B.LA: So it’s sort of like getting people to think more strategically about how to live in environmentally-friendly ways…
gLAg: Well, and I think making the small changes really becomes a catalyst to thinking about your life more holistically. Say your commute gets a little bit longer because you take the bus—that can be a great catalyst for you to consider, “well maybe I should change where work is,” or “maybe I should change where home is.” Things you never would have considered when you owned a car, or when you drive a car.
B.LA: I know you’ve been active in the blogging community, not just here in LA but throughout the US with involvement in BlogHer, WordCamp, and other blogging-related activities. Based on the breadth of your experience, what observations would you make about the blogging community in Los Angeles?

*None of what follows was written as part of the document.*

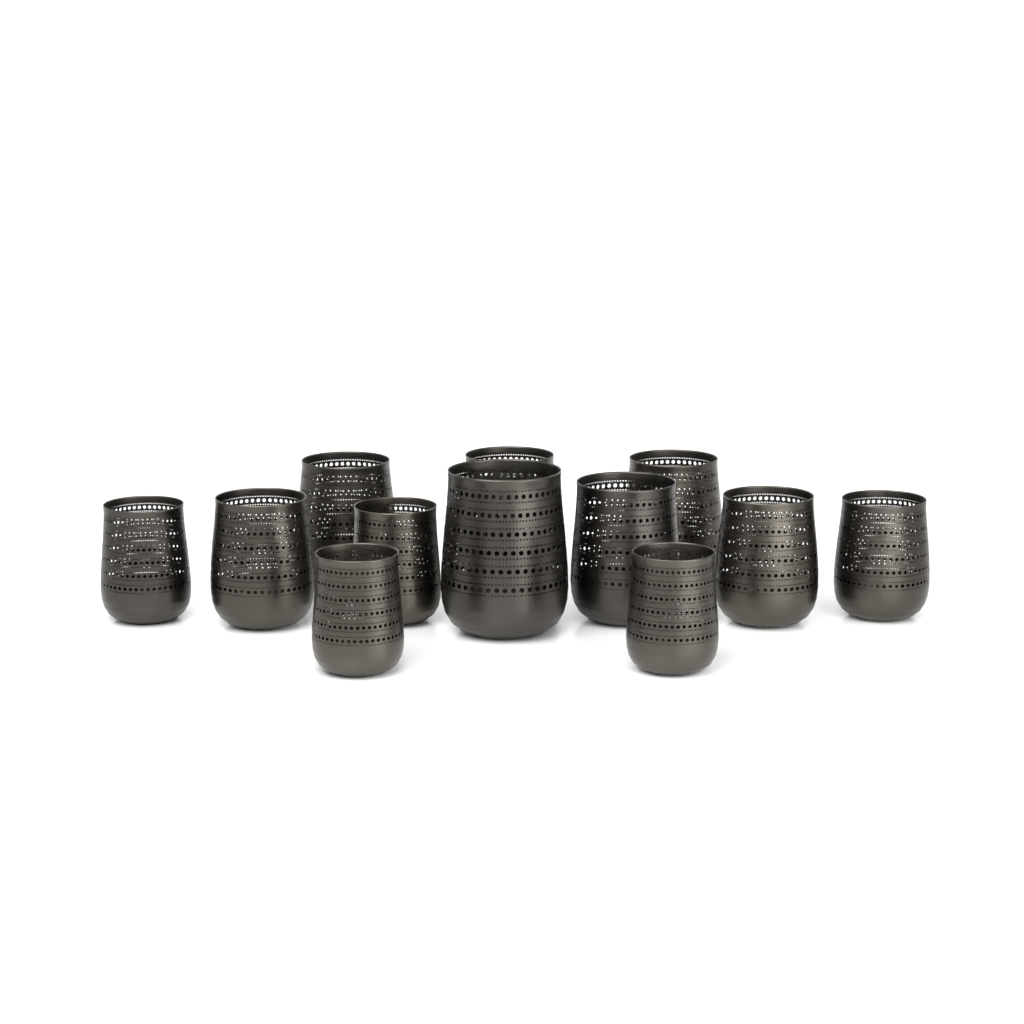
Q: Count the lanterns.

gLAg: Wow… I’m not sure. Because I’m not sure of the blogging communities in other places, I’m not sure that I can necessarily compare/contrast to other cities. I do think the blogging community in LA tends to reflect the geography of LA itself. There will be bloggers I see a lot, and bloggers I see extremely rarely. And there are bloggers along specific topics I see a lot that don’t necessarily co-mingle. I think that’s sort of the reason I like events like Blogger Prom. As commercialized as it is, it’s a fun place for me to see a whole lot of other bloggers that I may not run into, but who I may have read about, whose work I may have read online. Or, whose work I may be interested in covering. I sort of wish there were more events like that. I feel like there were a few other mixers that have happened, but there haven’t been that many. And there are blogging-related parties all the time, but not so many that are inclusive of all types of bloggers.
B.LA: That’s a good thought—Blogger Prom is great, but more is always better.